Cities (state view only): Hover over a city point to see its name and population (for years 1970–2020). The text appears above the point and fades out when you move your mouse away.

Schools (county view only): Hover over a school to see a detailed information box with the building name, district, building number, level (elementary, middle, high school), opening date, homepage, and address.

Healthcare Facilities (county view only): Hover over a facility to see its name, type (hospital, pharmacy, EMS, etc.), address, city, and additional details like bed count or trauma level for hospitals.

Non-Interactive Layers

Railroads, Interstates, Rivers, Lakes, Tracts: These layers provide visual context but do not respond to mouse hover. They help you understand the geographic and infrastructure context of population changes.

Visual Feedback

The map provides several types of visual feedback:

Cursor changes: When you hover over a clickable county, the cursor changes to indicate interactivity.
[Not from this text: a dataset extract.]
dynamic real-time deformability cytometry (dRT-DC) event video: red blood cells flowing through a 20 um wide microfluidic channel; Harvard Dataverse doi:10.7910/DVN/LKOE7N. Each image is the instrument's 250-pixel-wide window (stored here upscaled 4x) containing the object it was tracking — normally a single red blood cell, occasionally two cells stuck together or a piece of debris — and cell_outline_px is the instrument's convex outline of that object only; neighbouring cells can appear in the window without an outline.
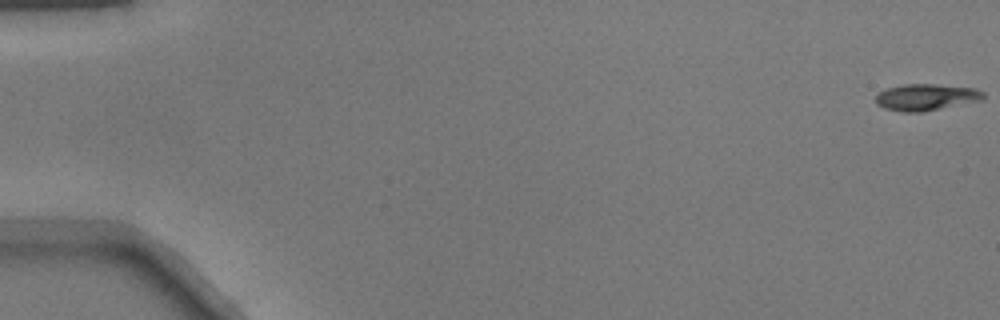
{"species": "common noctule bat (a hibernating species)", "species_latin": "Nyctalus noctula", "temperature_condition": "warm", "stored_images_in_passage": 51, "camera_frame_rate_fps": 3000, "um_per_image_px": 0.085, "animal": {"sex": "male", "body_mass_g": 17.9}, "frame": {"image": 1, "passage_image": 1, "time_ms": 0.0, "image_size_px": [1000, 320], "cell_outline_px": [[984, 96], [980, 100], [920, 112], [904, 112], [884, 108], [876, 104], [876, 96], [884, 88], [904, 84], [936, 84], [976, 88], [984, 92]], "centroid_in_image_um": [78.68, 8.24], "position_along_channel_um": 6.3, "area_um2": 16.53}}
Smooth animations: All transitions—zooming, fading layers in and out, and changing years—use smooth animations to help you track what’s changing.

Color coding: Different layer types use distinct colors:

  • County borders: Black
  • Railroads: Green (dashed line)
  • Interstates: Blue
  • Rivers: Light blue
  • Lakes: Light blue fill with blue outline
  • Cities: Red points with blue labels
  • Schools: Black points
  • Healthcare facilities: Color-coded by type (hospitals are red, pharmacies are green, etc.)

Tips for Effective Navigation

Start at state level: Get an overview of Kansas before zooming into specific counties. This helps you understand regional patterns.

Use filters strategically: Turn off layers you’re not currently analyzing to reduce visual clutter.

Zoom in for detail: County-level view reveals infrastructure and services that influence local population trends.

Compare counties: Zoom into different counties to compare their infrastructure and service availability.

Watch for patterns: Notice which counties have dense railroad networks, which have interstate access, and which have abundant schools or healthcare facilities.